Reseña

Cuando el tiempo es constantemente presente, la nostalgia es el recuerdo de lo que yace perdido en el pasado

Francisco y Roberto, ya casi sexagenarios, deciden volver al pueblo de su infancia para filmar un documental. Al llegar se encuentran con un escenario desolador: todo aquello que era, fue, mas ya no lo es más. Un pueblo abandonado, fantasma, que dispara los recuerdos del pasado y los hace tropezar en los rincones de la memoria. Sus esposas estarán allí para acompañarlos en este viaje en búsqueda de un tiempo y un lugar perdido.

Siempre hay que irse alguna vez de alguna parte

de Gabriela Izcovich

por Sebastian Kargdorian

Siempre hay que irse alguna vez de alguna parte

Sin más escenografía que las palabras y con pequeños y sutiles cambios de luz, los actores nos invitan a imaginar este páramo desolado a 430 kilómetros de algún lado, rodeado de campo y varado en algún momento de la historia. Una plaza, una escuela, la iglesia, el cementerio, sus casas y el campo infinito que lo rodea absolutamente todo. Todo ello sirve para rememorar detalles de un tiempo pasado donde la memoria siempre es confusa.

Rodeados de un mar de emociones, los personajes ingresan en conflicto consigo mismos y nadan en la metáfora del presente contínuo y fugaz que expresa T.S. Elliott: “El tiempo presente y el tiempo pasado acaso estén presentes en el tiempo futuro. Y tal vez al futuro lo contenga el pasado. Si todo tiempo es un presente eterno, todo tiempo es irremediable”.

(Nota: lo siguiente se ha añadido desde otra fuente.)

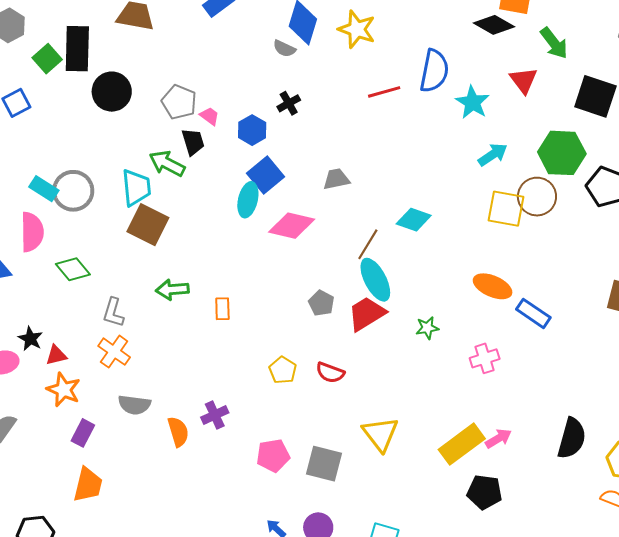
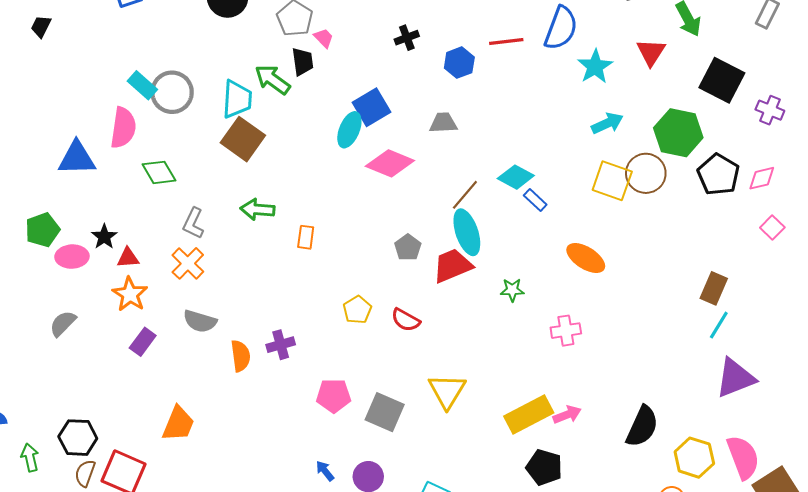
blue hexagon: (252, 130) -> (459, 63), moved
blue rectangle: (533, 313) -> (535, 200), moved, size x0.7
orange trapezoid: (88, 485) -> (178, 424), moved

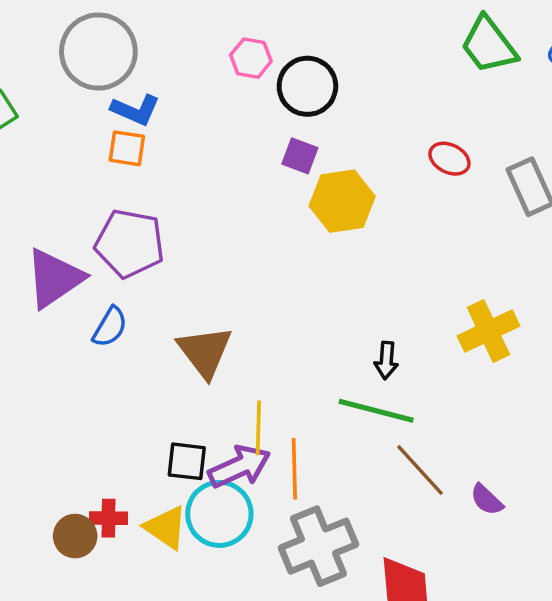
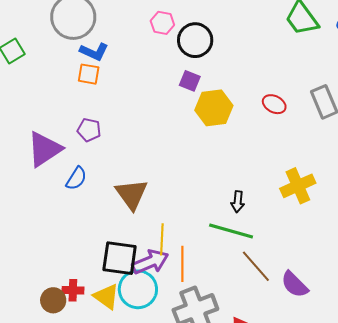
red ellipse: (449, 159) -> (274, 104), moved
purple pentagon: (130, 243) -> (89, 130), size x0.6
black square: (187, 461) -> (120, 258), size x1.5
purple semicircle: (487, 500) -> (295, 284), size x1.4

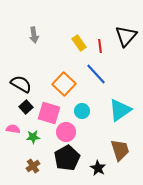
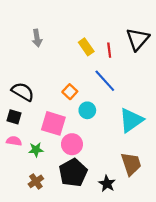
orange square: (64, 84) -> (70, 92), size x0.6
black square: (26, 107) -> (14, 117), moved, turned -32
cyan circle: (82, 111) -> (87, 110), moved

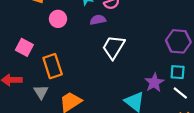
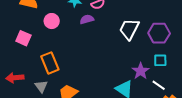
pink square: (24, 47) -> (23, 38), moved
white trapezoid: (114, 47) -> (129, 29), moved
white line: (180, 93) -> (159, 85), moved

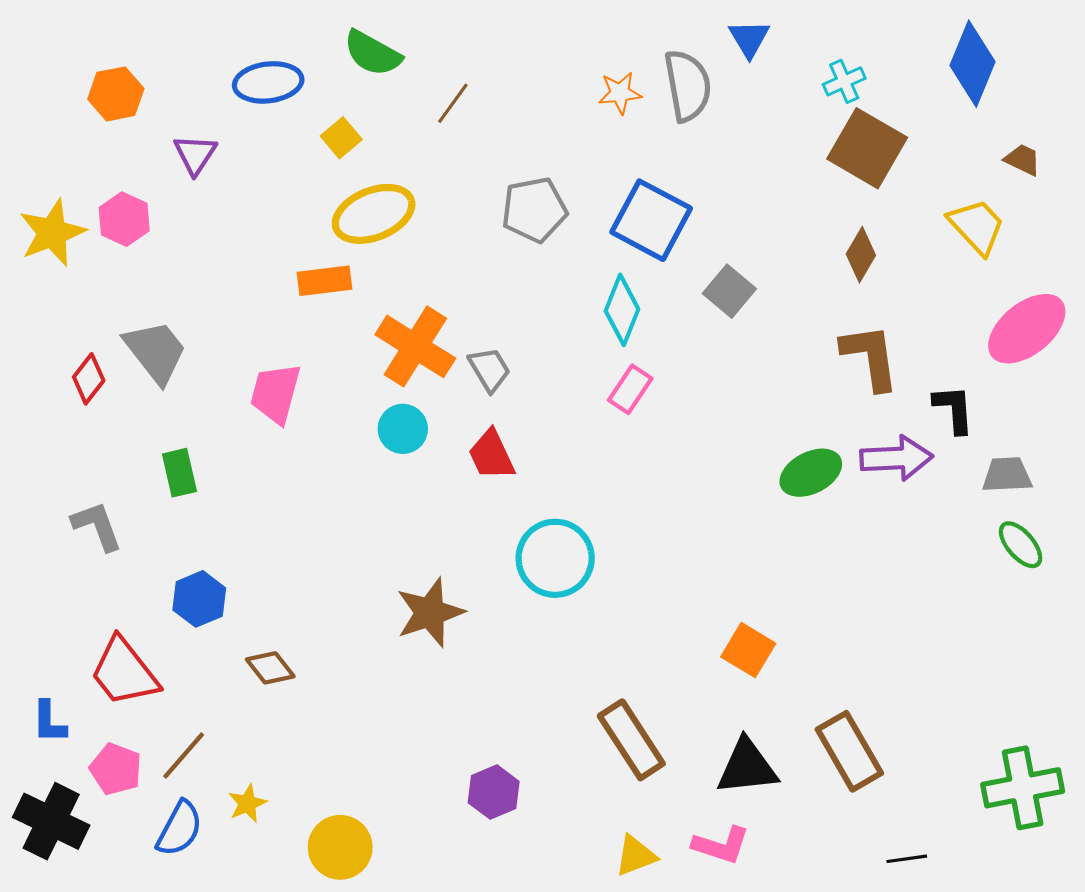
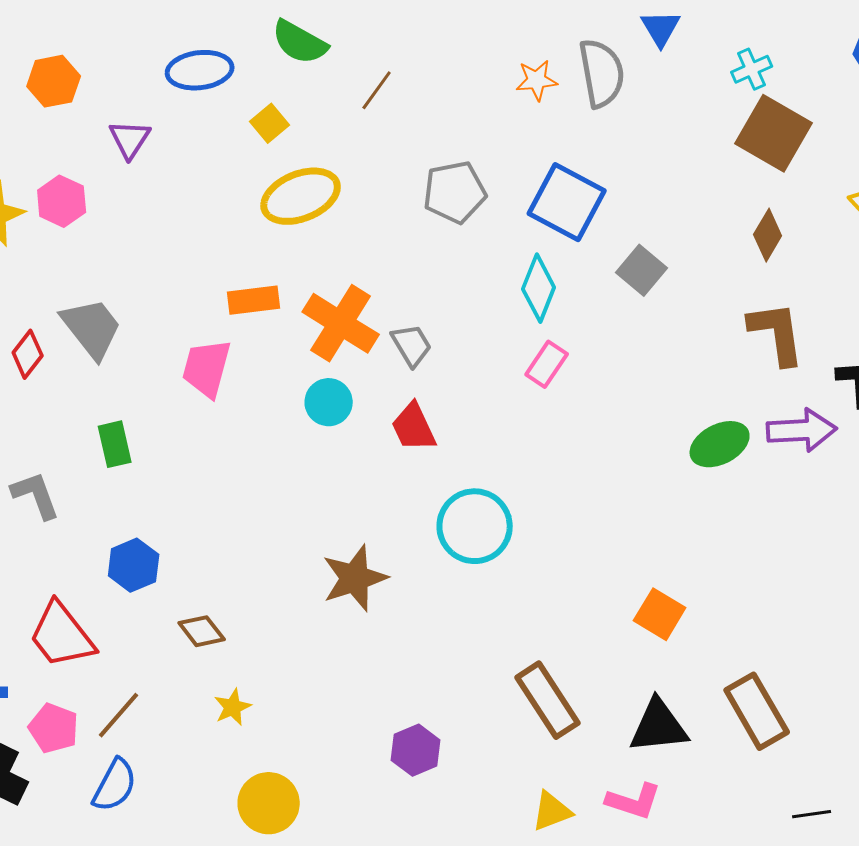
orange rectangle: (325, 281) -> (254, 300), moved
yellow star: (247, 803) -> (233, 707), moved

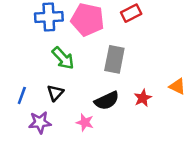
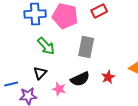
blue line: (22, 95) -> (11, 84), moved, turned 56
pink star: (85, 122) -> (59, 89), moved

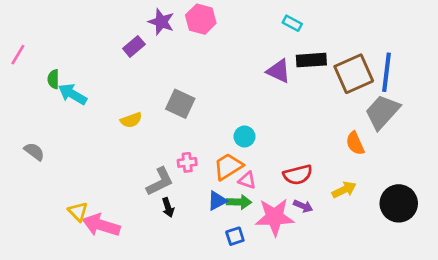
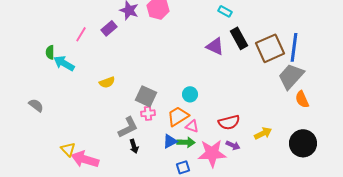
pink line: (18, 55) -> (81, 34), moved
black rectangle: (311, 60) -> (239, 38), turned 65
gray square: (180, 104) -> (146, 96), moved
orange semicircle: (355, 143) -> (302, 99), moved

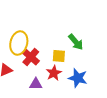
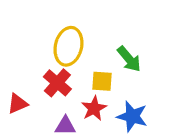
yellow ellipse: (19, 43) -> (68, 46), moved

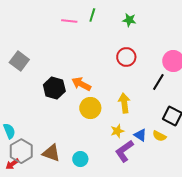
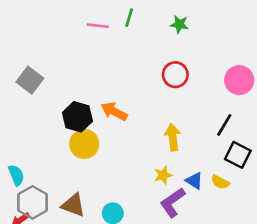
black line: (158, 82) -> (224, 125), moved
yellow circle: (90, 108) -> (84, 144), moved

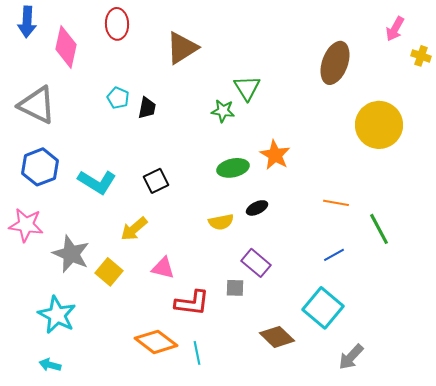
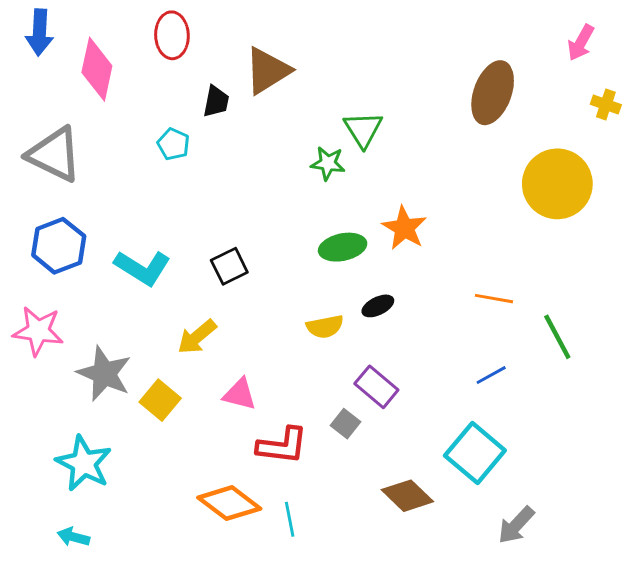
yellow cross: (421, 56) -> (606, 104), moved
black trapezoid: (147, 108) -> (216, 101), moved
gray square: (235, 288) -> (346, 424), turned 36

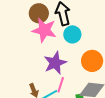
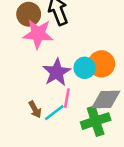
cyan circle: (72, 34) -> (85, 68), moved

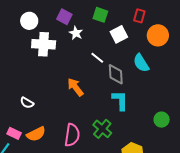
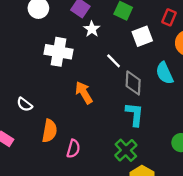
white cross: (44, 44) -> (58, 52), moved
green cross: (102, 129) -> (126, 150), moved
orange semicircle: (36, 134) -> (50, 131), moved, turned -60
pink semicircle: (72, 135) -> (73, 149), size x0.7

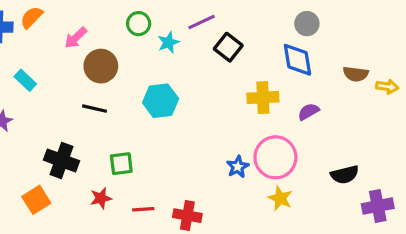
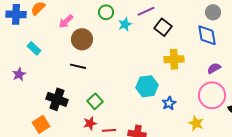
yellow cross: (263, 98) -> (174, 59), moved
cyan hexagon: (161, 101) -> (147, 86), moved
pink circle: (275, 157) -> (212, 95), moved
green square: (121, 164) -> (95, 101), turned -35
red star: (101, 198) -> (90, 123), moved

Siempre hay que irse alguna vez de alguna parte

Una comedia en tono melancólico que apela a nuestros recuerdos y nos interpela directamente a los espectadores desde la poesía de la anécdota. Los personajes, bellamente interpretados, nos hablan por momentos con la naturalidad de la risa y por momentos con la voz quebrada, sucumbidos por el peso de las circunstancias.

Hacia el final y ante lo inevitable, quedará claro que a veces es imposible ingresar en la vida de aquellos con demasiado pasado y que es preferible dejar los recuerdos tal y como estaban, bañados con el azul profundo de la nostalgia.